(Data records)
↓
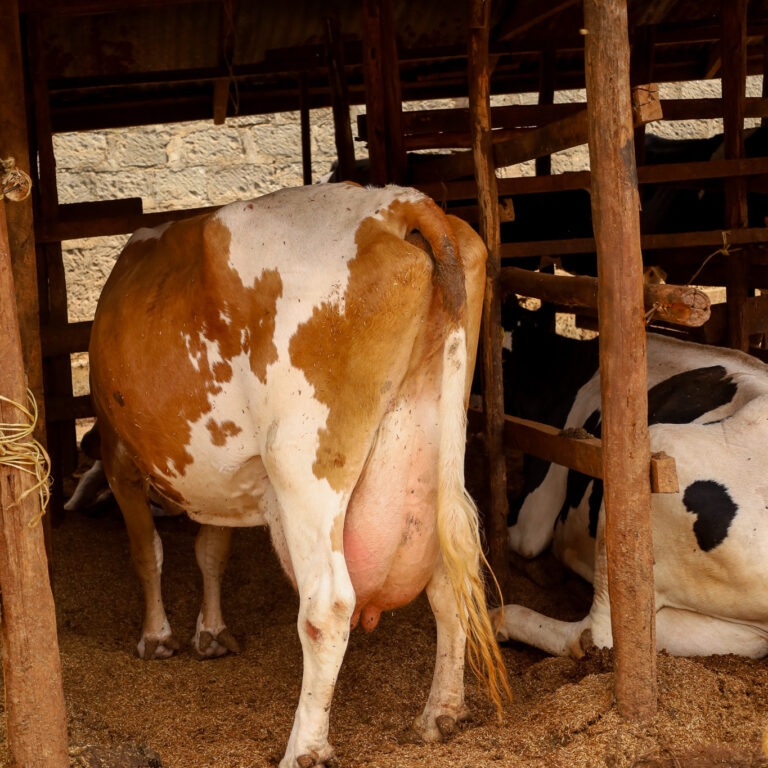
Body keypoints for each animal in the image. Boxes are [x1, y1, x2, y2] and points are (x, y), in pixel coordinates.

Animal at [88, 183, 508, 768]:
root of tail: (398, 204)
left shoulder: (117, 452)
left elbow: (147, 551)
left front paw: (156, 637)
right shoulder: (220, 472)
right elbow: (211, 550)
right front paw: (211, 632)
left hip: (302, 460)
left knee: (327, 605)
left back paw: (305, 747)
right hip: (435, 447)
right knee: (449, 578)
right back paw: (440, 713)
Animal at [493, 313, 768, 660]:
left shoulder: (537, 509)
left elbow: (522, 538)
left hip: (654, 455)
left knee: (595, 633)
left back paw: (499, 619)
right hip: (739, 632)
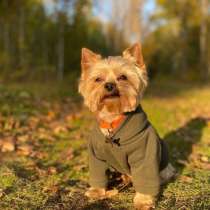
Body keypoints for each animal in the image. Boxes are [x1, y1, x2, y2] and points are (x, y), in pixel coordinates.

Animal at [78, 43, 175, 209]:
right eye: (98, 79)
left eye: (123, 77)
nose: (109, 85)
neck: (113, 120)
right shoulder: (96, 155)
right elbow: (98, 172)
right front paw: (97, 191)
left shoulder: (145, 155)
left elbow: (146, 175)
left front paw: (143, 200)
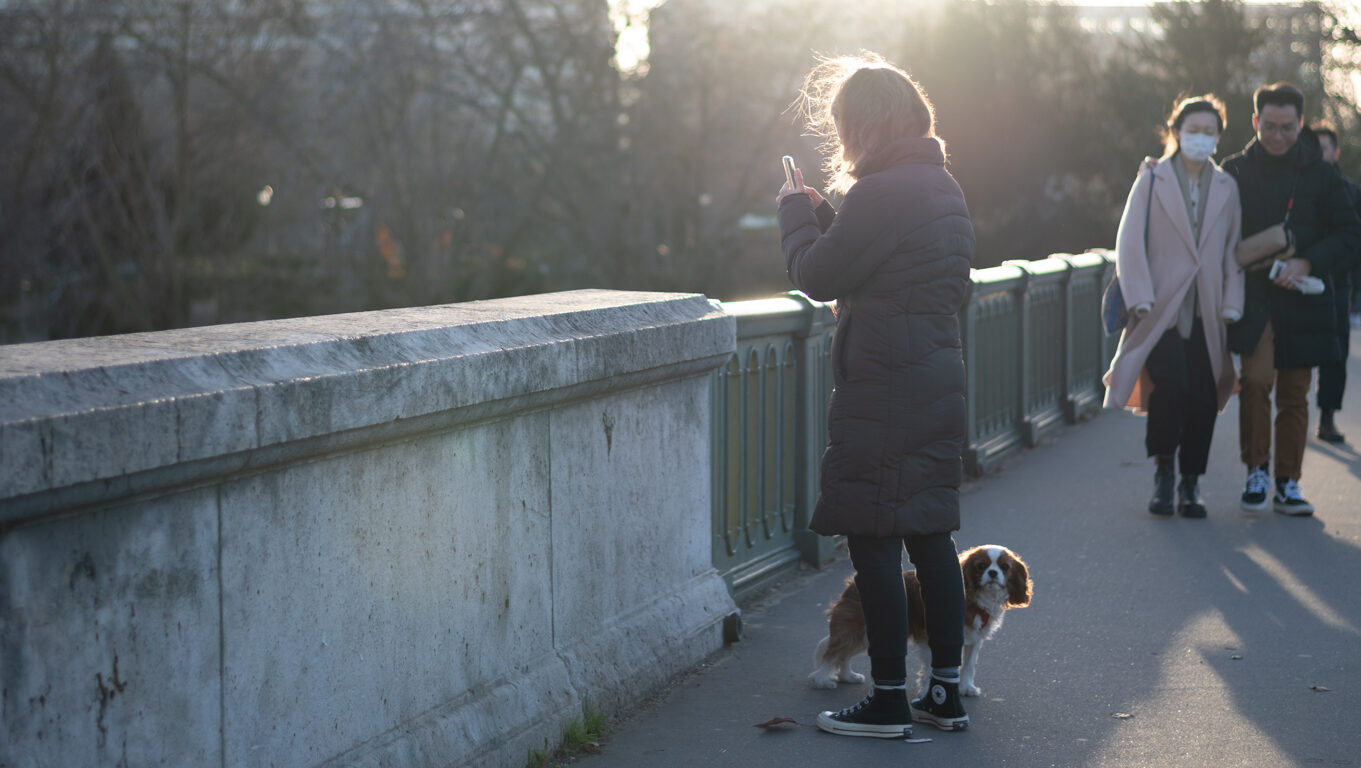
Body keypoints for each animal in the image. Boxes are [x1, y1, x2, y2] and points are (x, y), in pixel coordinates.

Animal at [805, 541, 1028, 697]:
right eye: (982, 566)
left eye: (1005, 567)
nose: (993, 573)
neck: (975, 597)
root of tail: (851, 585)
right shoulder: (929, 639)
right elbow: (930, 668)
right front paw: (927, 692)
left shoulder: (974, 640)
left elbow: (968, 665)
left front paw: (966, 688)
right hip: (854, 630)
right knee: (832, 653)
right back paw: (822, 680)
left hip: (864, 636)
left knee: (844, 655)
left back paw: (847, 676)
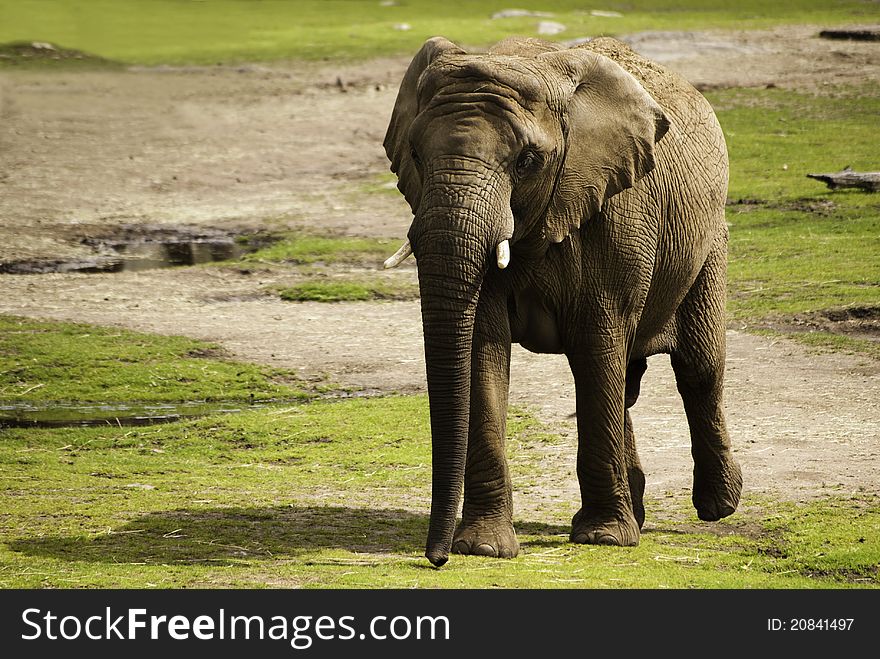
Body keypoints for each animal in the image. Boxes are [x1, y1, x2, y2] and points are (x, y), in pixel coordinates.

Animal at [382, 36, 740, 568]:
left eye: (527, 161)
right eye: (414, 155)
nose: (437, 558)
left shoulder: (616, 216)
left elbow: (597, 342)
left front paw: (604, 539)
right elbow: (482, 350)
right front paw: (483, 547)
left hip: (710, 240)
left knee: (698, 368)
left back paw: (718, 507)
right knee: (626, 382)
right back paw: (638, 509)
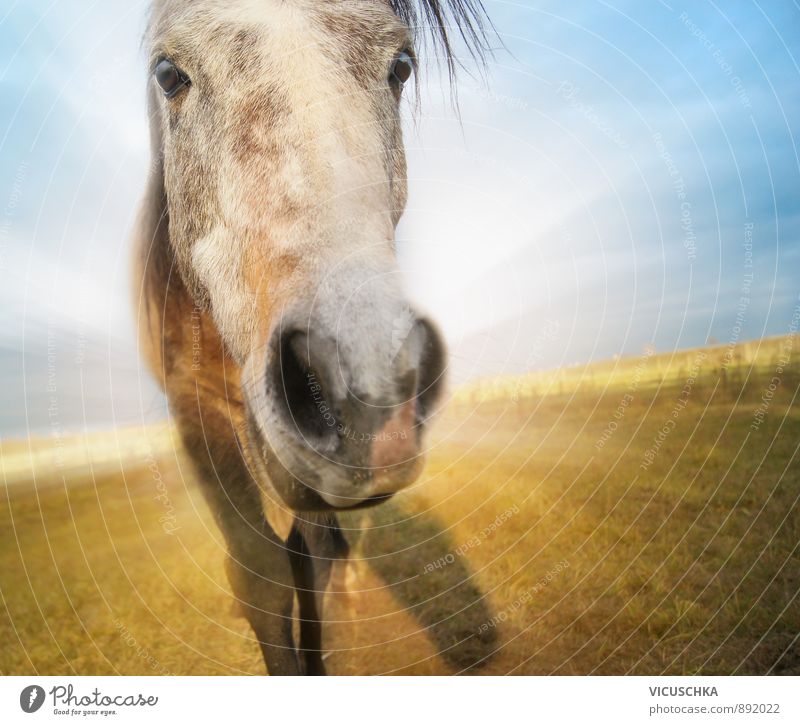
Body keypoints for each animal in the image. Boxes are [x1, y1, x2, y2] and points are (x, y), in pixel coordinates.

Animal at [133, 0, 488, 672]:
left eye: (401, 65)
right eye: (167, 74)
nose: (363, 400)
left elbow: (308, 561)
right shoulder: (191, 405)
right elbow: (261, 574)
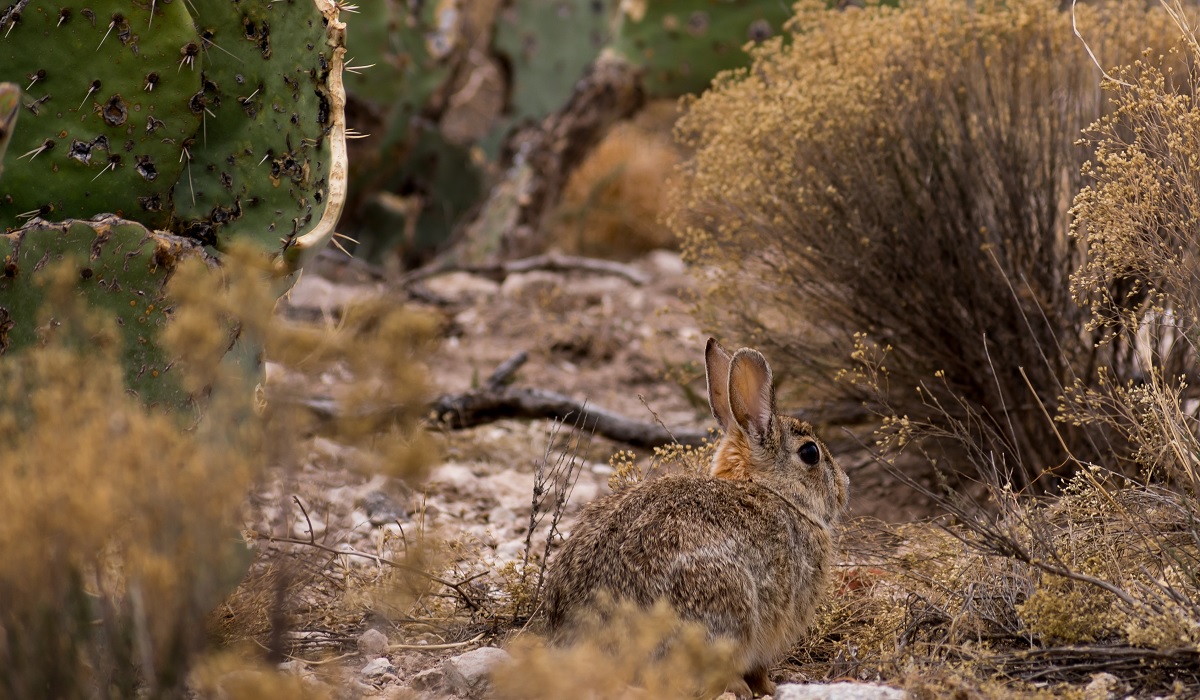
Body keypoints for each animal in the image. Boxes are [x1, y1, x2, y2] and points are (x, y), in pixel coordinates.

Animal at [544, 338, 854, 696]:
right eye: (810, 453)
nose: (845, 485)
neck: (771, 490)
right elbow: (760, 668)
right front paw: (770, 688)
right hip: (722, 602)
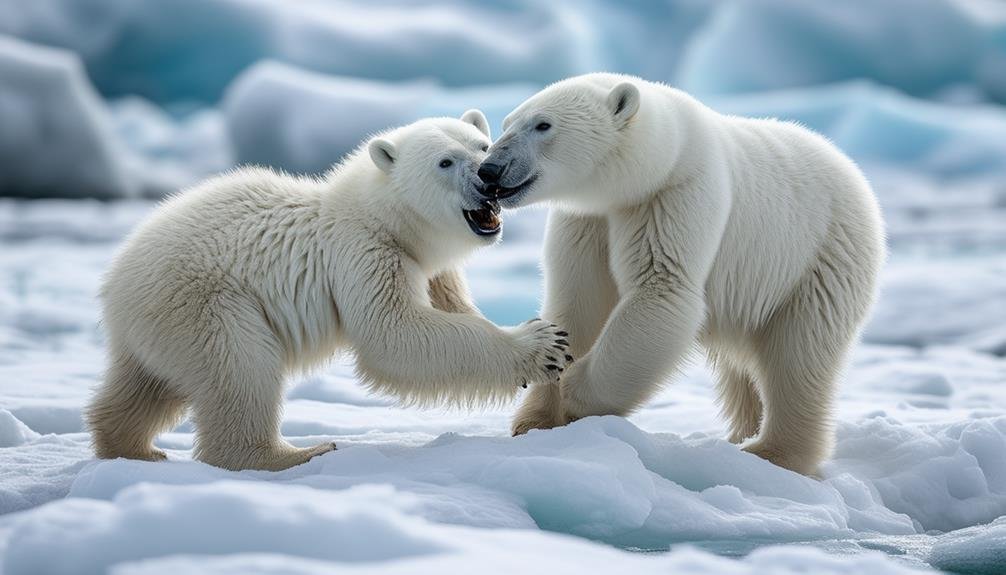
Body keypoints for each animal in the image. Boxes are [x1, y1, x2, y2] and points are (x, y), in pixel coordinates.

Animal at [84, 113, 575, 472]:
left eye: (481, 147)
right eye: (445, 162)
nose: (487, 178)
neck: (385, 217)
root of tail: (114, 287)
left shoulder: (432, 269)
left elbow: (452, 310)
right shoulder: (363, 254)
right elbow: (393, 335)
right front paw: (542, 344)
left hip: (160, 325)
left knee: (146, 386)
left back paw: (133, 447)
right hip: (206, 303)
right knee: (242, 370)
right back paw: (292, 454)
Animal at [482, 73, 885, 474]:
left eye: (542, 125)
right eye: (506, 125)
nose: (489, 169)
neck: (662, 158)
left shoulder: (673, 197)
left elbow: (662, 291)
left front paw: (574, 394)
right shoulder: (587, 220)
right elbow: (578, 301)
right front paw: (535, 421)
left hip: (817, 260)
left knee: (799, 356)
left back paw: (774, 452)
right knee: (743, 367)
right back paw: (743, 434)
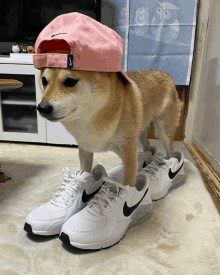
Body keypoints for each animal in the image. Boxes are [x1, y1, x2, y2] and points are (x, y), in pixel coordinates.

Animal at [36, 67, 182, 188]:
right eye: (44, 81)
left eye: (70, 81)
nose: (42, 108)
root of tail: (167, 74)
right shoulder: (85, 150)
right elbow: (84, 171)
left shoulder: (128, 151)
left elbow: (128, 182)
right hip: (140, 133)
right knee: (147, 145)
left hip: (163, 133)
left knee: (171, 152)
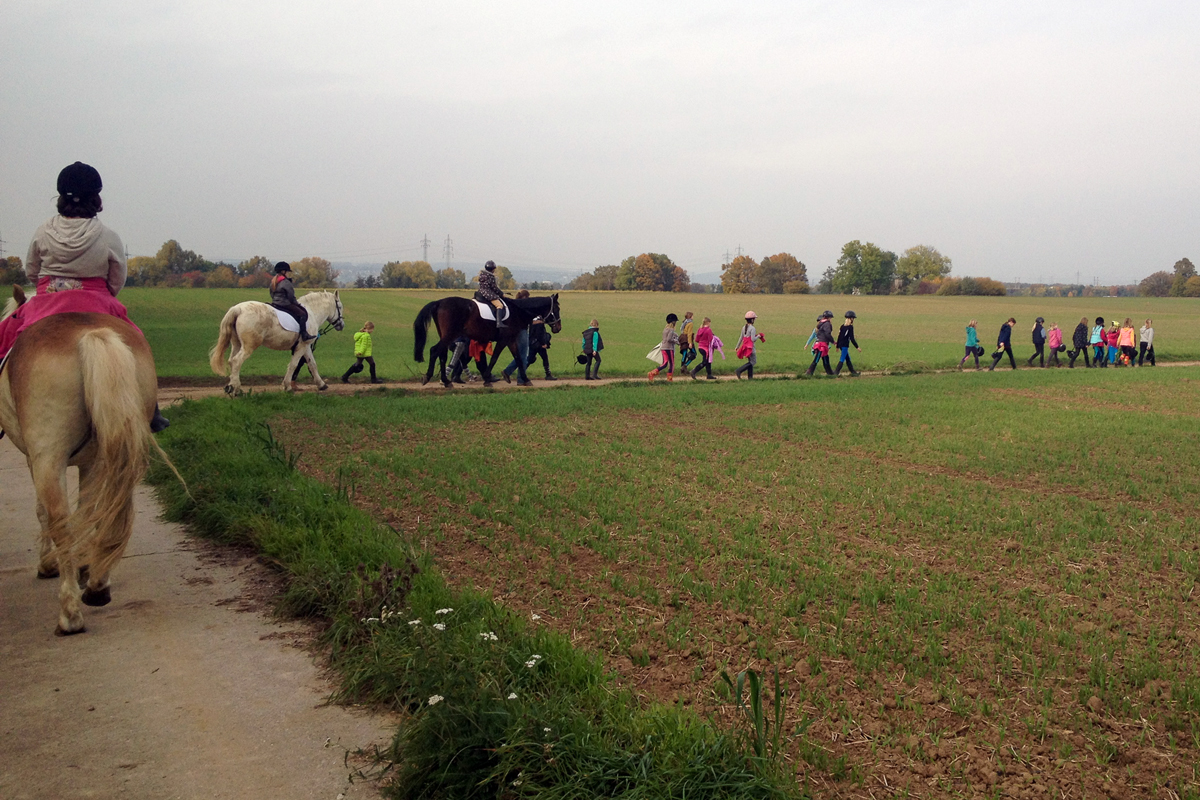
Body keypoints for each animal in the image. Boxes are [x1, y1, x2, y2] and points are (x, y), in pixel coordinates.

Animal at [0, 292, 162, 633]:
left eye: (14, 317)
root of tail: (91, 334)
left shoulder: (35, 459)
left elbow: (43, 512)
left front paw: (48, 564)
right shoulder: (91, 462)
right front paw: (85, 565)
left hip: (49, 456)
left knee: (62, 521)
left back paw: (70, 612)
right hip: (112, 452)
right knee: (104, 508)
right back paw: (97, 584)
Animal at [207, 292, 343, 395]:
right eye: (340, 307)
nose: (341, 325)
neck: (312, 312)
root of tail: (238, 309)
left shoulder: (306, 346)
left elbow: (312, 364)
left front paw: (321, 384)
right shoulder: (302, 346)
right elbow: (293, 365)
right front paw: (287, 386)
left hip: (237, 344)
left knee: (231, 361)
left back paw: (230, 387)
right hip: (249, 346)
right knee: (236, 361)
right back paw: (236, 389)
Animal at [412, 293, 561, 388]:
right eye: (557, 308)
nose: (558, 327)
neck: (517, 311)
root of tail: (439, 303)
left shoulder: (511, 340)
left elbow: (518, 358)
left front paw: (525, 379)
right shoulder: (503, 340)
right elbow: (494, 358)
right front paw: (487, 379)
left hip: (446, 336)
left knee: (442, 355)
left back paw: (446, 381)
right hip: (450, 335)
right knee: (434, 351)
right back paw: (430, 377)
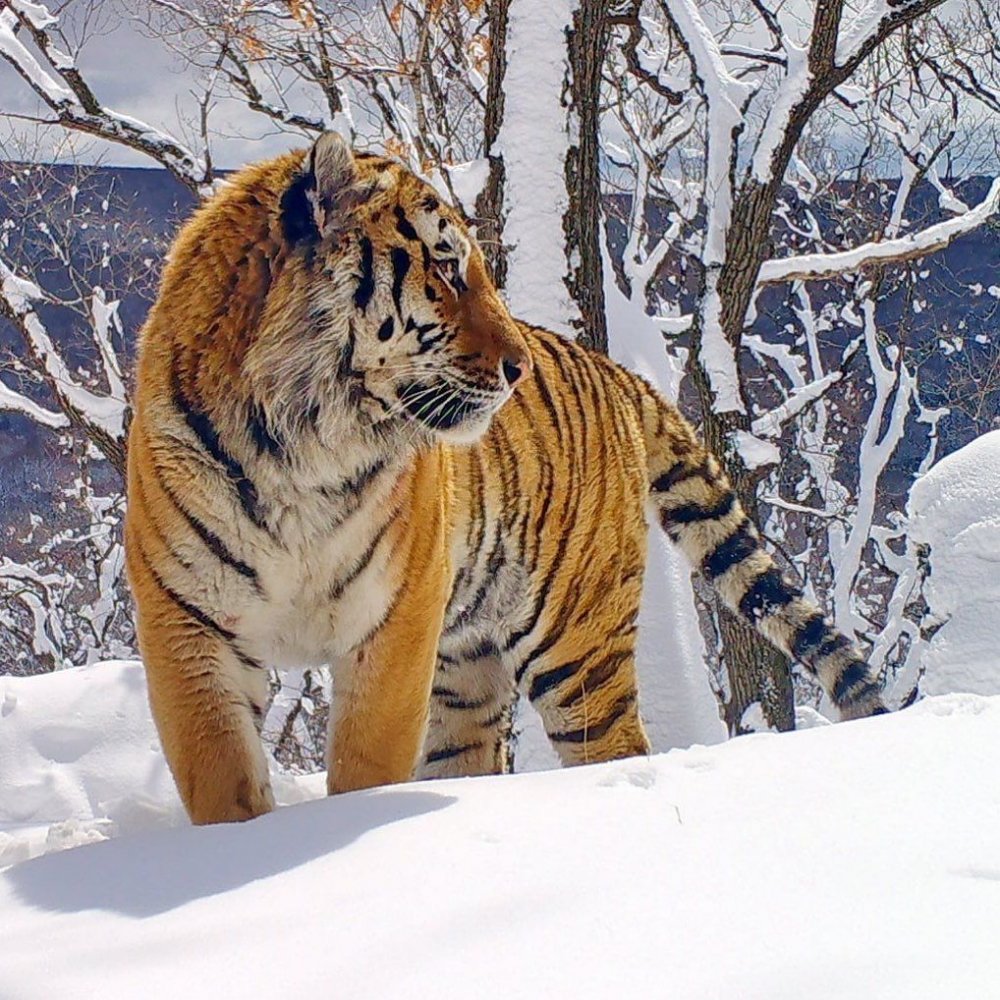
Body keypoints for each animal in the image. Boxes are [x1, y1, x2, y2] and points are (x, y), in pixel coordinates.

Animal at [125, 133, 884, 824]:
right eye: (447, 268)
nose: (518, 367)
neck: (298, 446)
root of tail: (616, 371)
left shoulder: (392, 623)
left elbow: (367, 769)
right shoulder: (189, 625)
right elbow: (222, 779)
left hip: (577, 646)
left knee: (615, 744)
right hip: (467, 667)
↑
## Exercise description
Restate the lines above from the one containing "left eye: (123, 77)" through the one containing "right hip: (722, 602)", inclusive, exactly and without pictures.

## Reply
left eye: (123, 77)
nose: (109, 85)
neck: (113, 120)
right shoulder: (96, 155)
right elbow: (98, 172)
right front paw: (97, 191)
left shoulder: (145, 155)
left elbow: (146, 175)
left front paw: (143, 200)
Body keypoints for each animal in the image. Boxes are [x1, y1, x2, y2] and points are (x, y), in pixel coordinates.

Animal at [805, 541, 1028, 697]:
right eye: (982, 566)
left eye: (1005, 567)
nose: (993, 573)
neck: (975, 597)
root of tail: (851, 585)
right shoulder: (929, 639)
right elbow: (930, 668)
right front paw: (927, 692)
left shoulder: (974, 640)
left elbow: (968, 665)
left front paw: (966, 688)
right hip: (854, 630)
right knee: (832, 653)
right back paw: (822, 680)
left hip: (864, 636)
left knee: (844, 655)
left back paw: (847, 676)
Body keypoints for each animal in the image. Boxes are [x1, y1, x2, y2] and points are (x, y), in pixel coordinates.

Animal at [382, 36, 740, 568]:
left eye: (527, 161)
right eye: (414, 155)
nose: (437, 558)
left shoulder: (616, 216)
left elbow: (597, 342)
left front paw: (604, 539)
right elbow: (482, 350)
right front paw: (483, 547)
left hip: (710, 240)
left knee: (698, 368)
left back paw: (718, 507)
right knee: (626, 382)
right back paw: (638, 509)
Body keypoints for each animal in the image. Boxes are [x1, y1, x2, y2] and points are (x, y), in pixel coordinates.

Animal at [133, 0, 488, 672]:
left eye: (401, 65)
right eye: (167, 74)
nose: (363, 400)
left elbow: (308, 561)
right shoulder: (191, 405)
right elbow: (261, 574)
Body keypoints for each animal in the image. Boxes are [x1, y1, x2, y2] and points are (x, y), in pixel coordinates.

Animal at [544, 338, 854, 696]:
right eye: (810, 453)
nose: (845, 485)
neck: (771, 490)
right elbow: (760, 668)
right front paw: (770, 688)
right hip: (722, 602)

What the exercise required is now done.